Chapter 12

  1. Neurons
    functional units
  2. Neuroglia
    nourish and protect neurons
  3. Central Nervous System (CNS)
    • Spinal cord + brain
    • intergrates and coordinates sensory and motor information
  4. Peripheral Nervous System (PNS)
    All neural tissue outside CNS
  5. Afferent Division
    carries sensory info from receptors toward CNS
  6. Efferent Division
    Carries motor commands from CNS to effectors
  7. Somatic Nervous System (SNS)
    controls skeletal muscle contractions
  8. Autonomic Nervous System (ANS)
    Controls smooth/cardiac muscle contractions
  9. Sympathetic Division
    activiated during times of danger
  10. Parasympathetic Division
    Activated during times of NO danger
  11. Cell Body (soma)
    Contains large nucleus, cytoplasm (perokaryon) and Nissl Bodies (RER [rough endoplasmic reticulum] + ribosomes)
  12. Dendrites
    • Branched processes from the soma
    • carry impulses toward soma
  13. Axon
    • Long cytoplasmic processes with smaller branches (telodendria) ending in synaptic terminals
    • May branch into collaterals
    • Cytoplasm (axoplasm) and membrane (axolemma)
    • Base is axon hillock
    • Carry information away from soma
  14. Synapse Overview
    • synapse is where pre and post synaptic cells communicate thru release of chemicals across spaces called synaptic clefts
    • Neuron - Neuron (typical synapse)
    • Neuron - Gland (neuroglandular synapse)

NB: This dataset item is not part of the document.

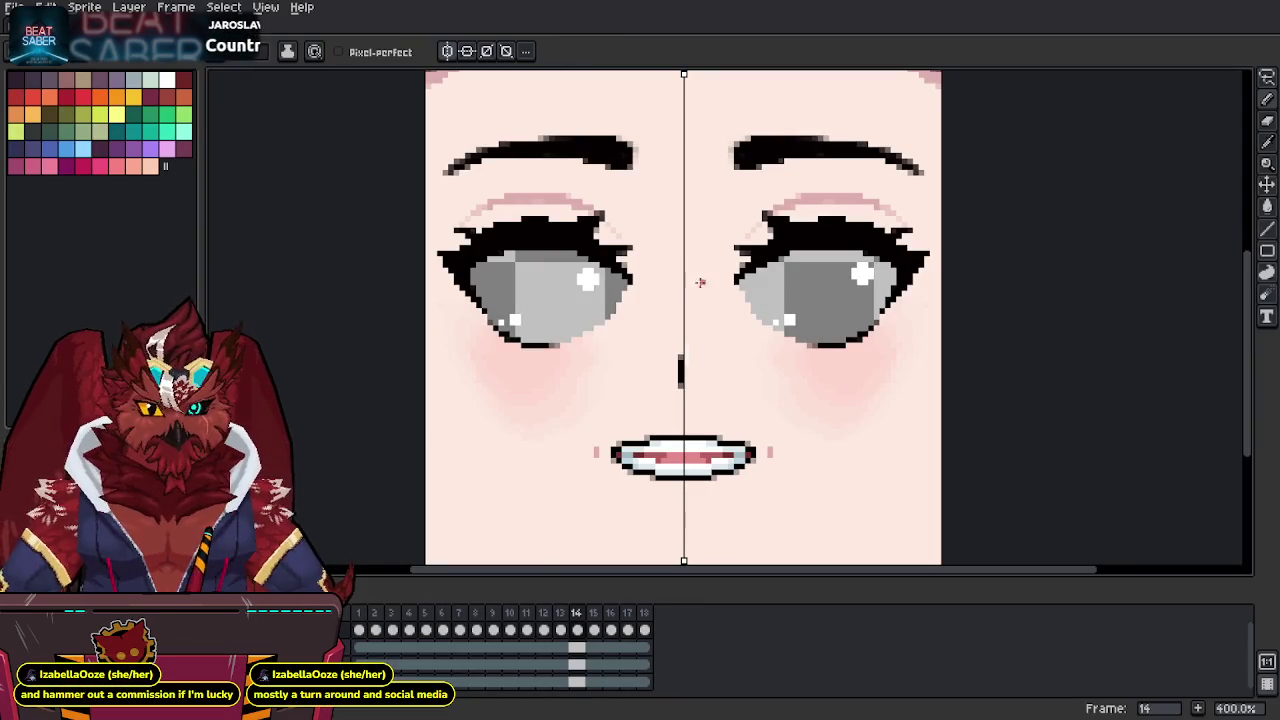
# Go to smiling frame 2, zoom in on the smile, and clear a trial selection.
pyautogui.click(375, 612)
pyautogui.moveTo(727, 259); pyautogui.dragTo(770, 249, button='middle')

    • Neuron - Muscle (neuromuscular synapse)
  15. Anaxonic Structure
    • small, no defined axon/dendrites
    • unknown function
  16. Bipolar Structure
    • small, cell body in middle, two distinct processes
    • found in eyes, ears
  17. Unipolar Structure
    • cell body to side, axon/dendrites are continuous
    • very long (~1m)
    • found in PNS
  18. Multipolar Structure
    • cell with axon, two or more dendrites
    • very long (~1m)
    • found in CNS
  19. Sensory (afferent neuron)
    (functional classification)
    • Unipolar
    • Axons (afferent fibers) that extend between the receptor and CNS
  20. Motor (efferent) Neuron
    (functional classification)
    • Multipolar
    • Axons (efferent fibers) extend between CNS and effectors
  21. Interneuron (Association Neuron)
    (functional classifcation)
    • Multipolar
    • Distribute information between the sensory neruon and motor neuron
  22. Ependymal Cells (neuroglia of CNS)
    • line central canal and vetricles of the brain
    • secretes and moves CSF
  23. Astrocytes (neuroglia of CNS)
    • large and numerous
    • cell extensions surround capillaries
    • maintain blood/brain barrier
  24. Microglia (neuroglia of CNS)
    remove cell debris and pathogens
  25. Oligodendrocytes (Neuroglia of CNS)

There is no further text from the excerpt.